A faster way of getting image size from jpg files?

I was trying to figure out why my Python script was well over 1000 times faster than my translation to Julia and the profiler narrowed it down to a single line, the loading of the images to get image dimensions for clipping bounding boxes.

The slowness is probably due to the way that I’m using the Images.load() function, or not cleaning up after.

The question is, What am I doing wrong here?


Slow version

function init_subjects(by_subject, image_dir)::Vector{Subject}
    # <<snip>>

    for old_sub in ProgressBar(by_subject)
        image_file = old_sub.subject_Filename

        image = try
            load("$image_dir/$image_file")
        catch
            @warn "Could not load: $image_file"
            continue
        end

        image_size = size(image)
        # <<snip>>

Fast version

function init_subjects(by_subject, image_dir)::Vector{Subject}
    PILImage = pyimport("PIL.Image")

   # <<snip>>

    for old_sub in ProgressBar(by_subject)
        image_file = old_sub.subject_Filename

        image = try
            PILImage.open("$image_dir/$image_file")
        catch
            @warn "Could not load: $image_file"
            continue
        end

        image_size = reverse(image.size)
        image.close()
        # <<snip>>

I suppose that I can keep the pycall version, but I’d prefer to not have to juggle virtual environments in Julia.

1 Like

While still learning myself, I’ve found try/catch/finally/end are slow. It looks like you’re using try/catch because you’re not sure if the image file is there or PILImage.open will fail. You could use isfile() as a quick test to confirm the file is there. And use filesize() to get the files as an Int.

1 Like

Sorry, you wanted image size, not filesize. Sounds like images.jl does what you want.

1 Like

I think PIL is loading the images lazily (ref):

This is a lazy operation; this function identifies the file, but the file remains open and the actual image data is not read from the file until you try to process the data (or call the load() method).

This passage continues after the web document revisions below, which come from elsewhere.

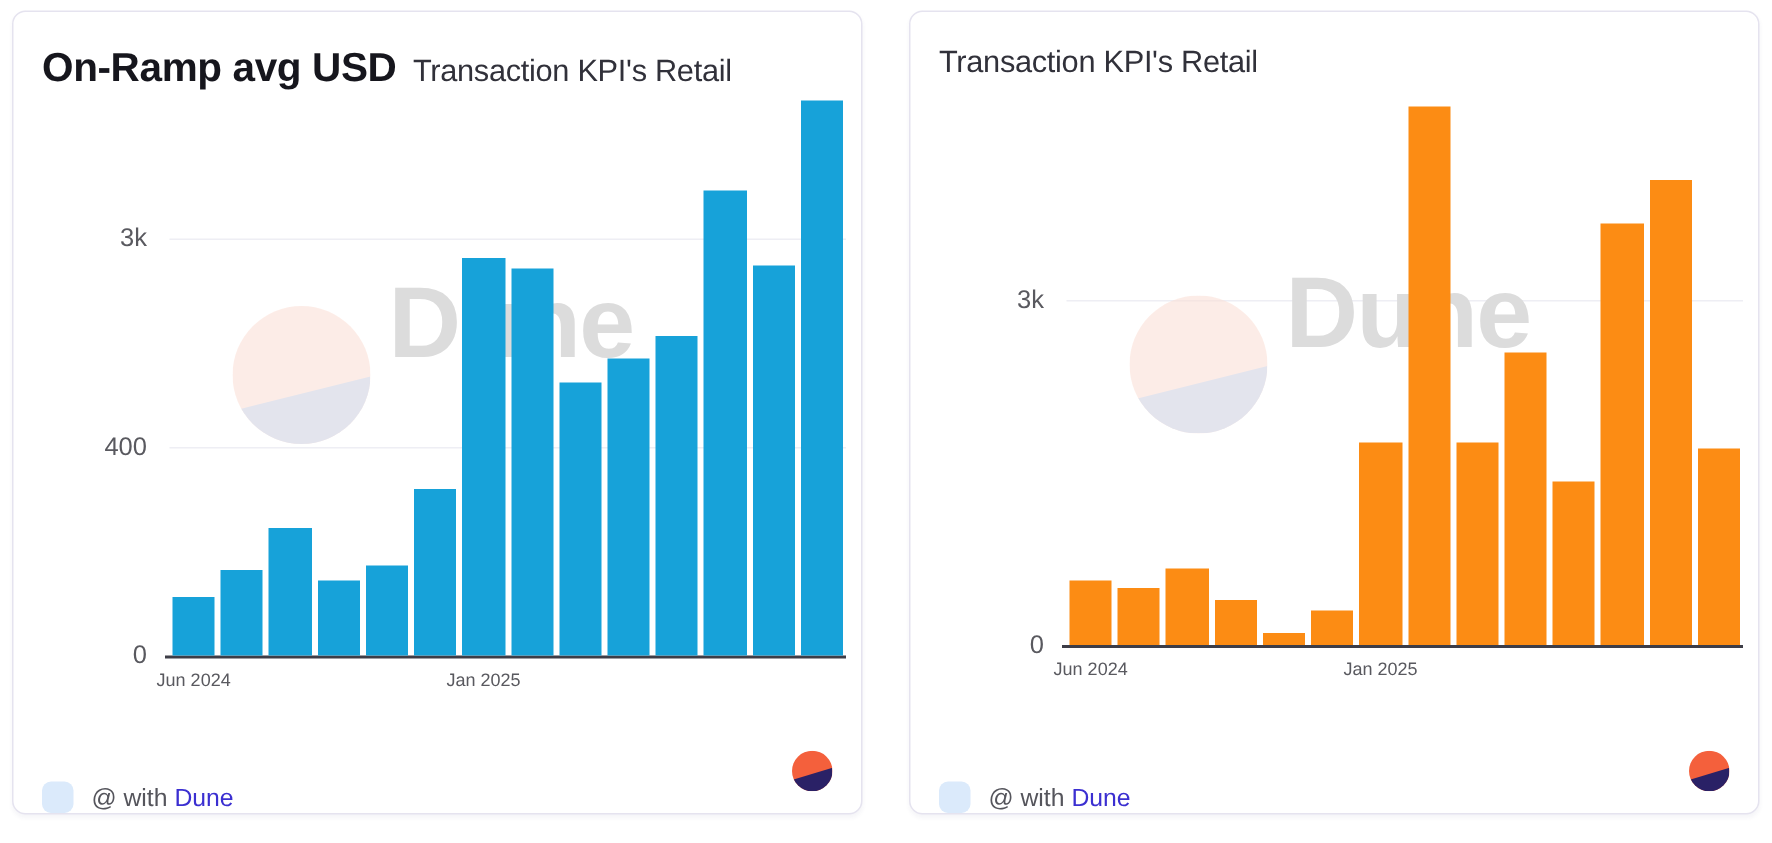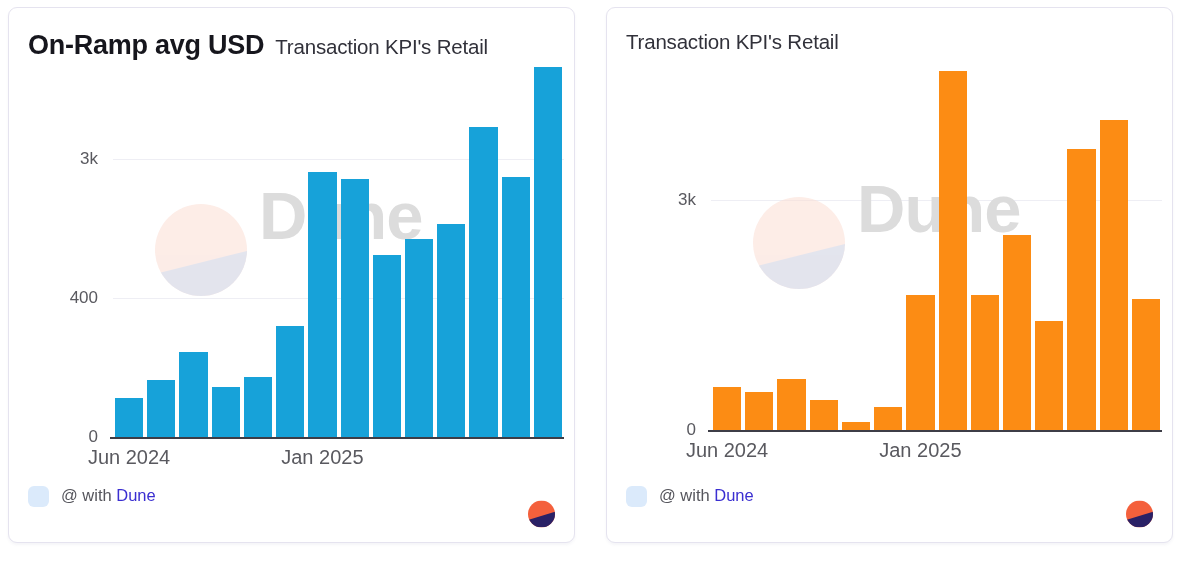"Jun 2024" .xlabels { font-size: 20px -> 12px }
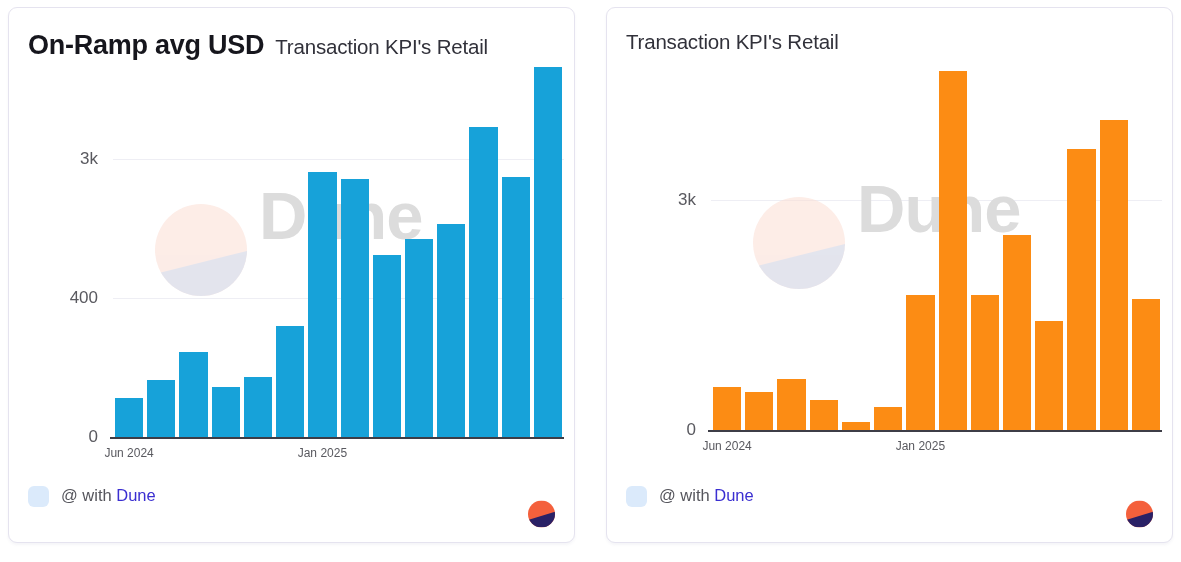"@ with Dune" .card-footer { align-items: flex-start -> flex-end }
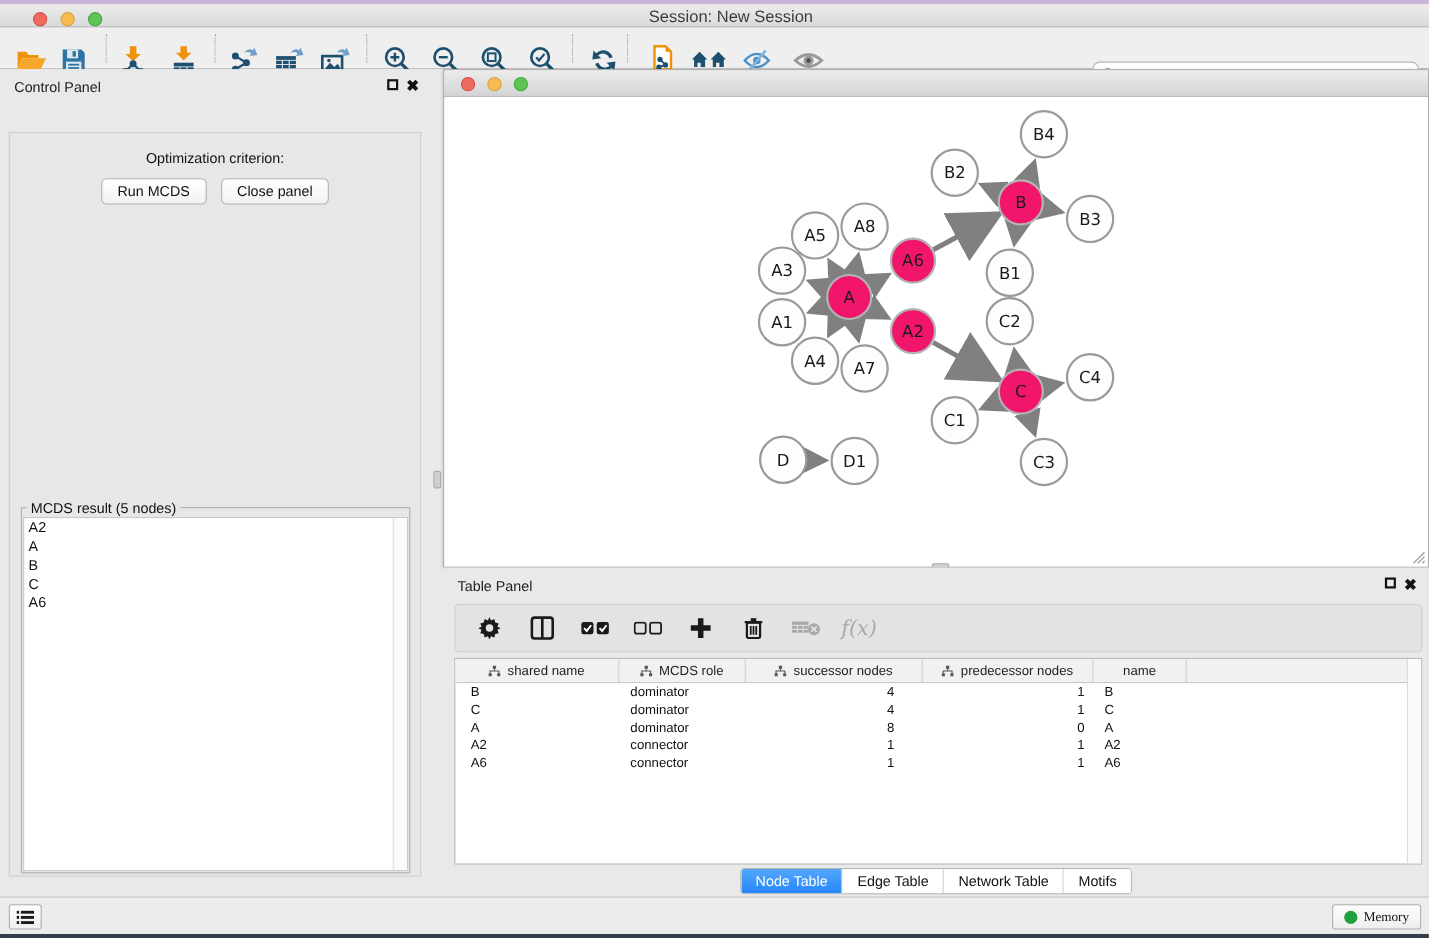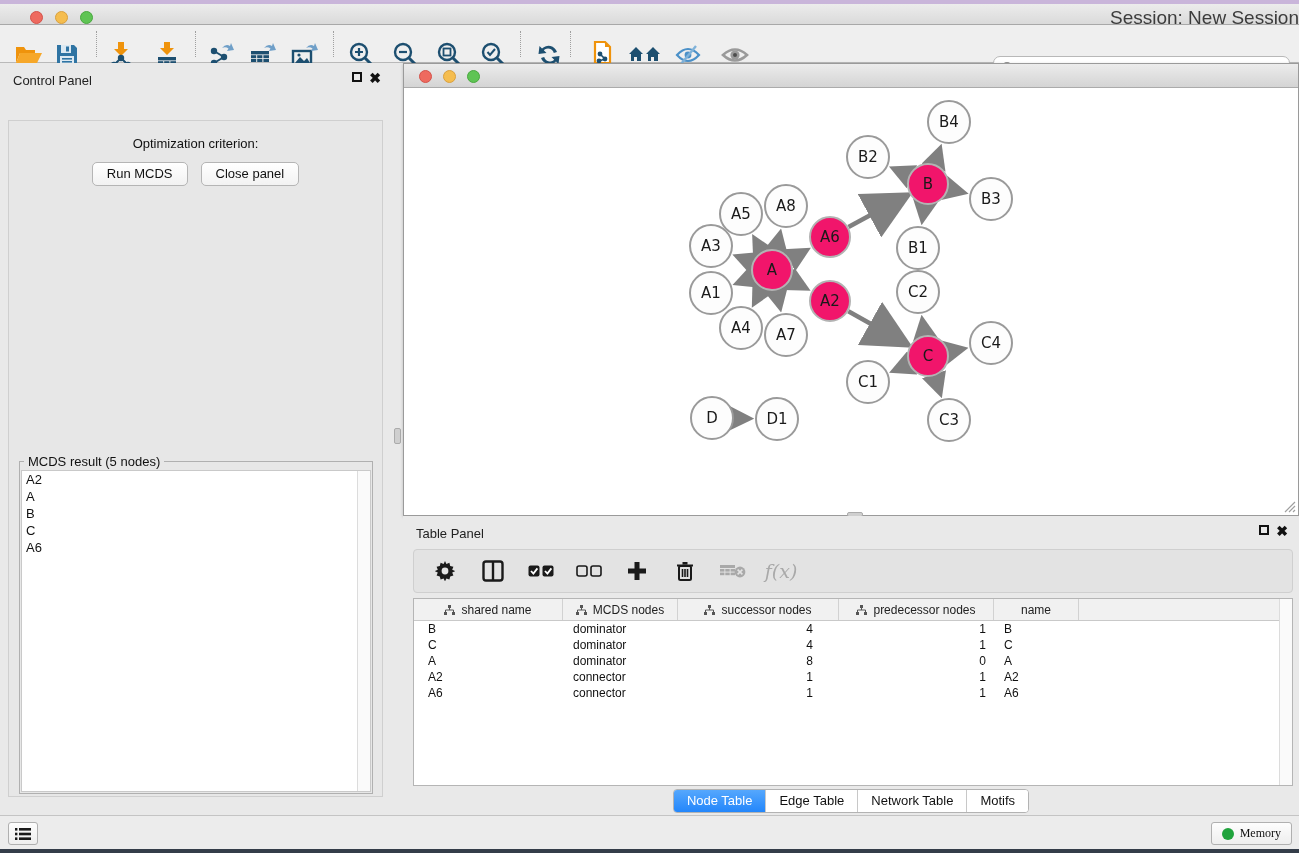"Session: New Session" .titlebar .title { font-size: 19px -> 15px; text-align: right -> center }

PIL is probably identifying the image size from the jpeg header, avoiding the need to load the entire image. You could probably do the same thing via LibJpeg along the lines of this post: Get DCT coefficients of jpeg image - #5 by stevengj

1 Like

I think your analysis about why the speed difference is occurring is right.

But Images must be reading the header info too to properly render the image. I guess that I should look into short-circuiting the full load either with the library you mention or in the Images package itself.

thanks.

If you are willing to use ImageMagick.jl, this seems substantially faster on my machine:

using ImageMagick

function imagesize(filename)
       wand = ImageMagick.MagickWand()
       ccall((:MagickPingImage, ImageMagick.libwand), Bool, (Ptr{Cvoid}, Ptr{UInt8}), wand, filename)
       size(wand)
end
3 Likes

I’m already using ImageMagick.jl so that’s easy. The code works as fast as the PIL.Image solution. I just needed to reverse(size(wand)) for my particular case.

Thank you very much.

Edit: This points to a very useful strategy of calling into libraries directly. TIL.

That’s great, glad it helped. It is probably worth checking the return value of the :MagickPingImage if you use this in real code, it is just a boolean indicating success or failure.

Good catch about reversing the order of size I didn’t notice that.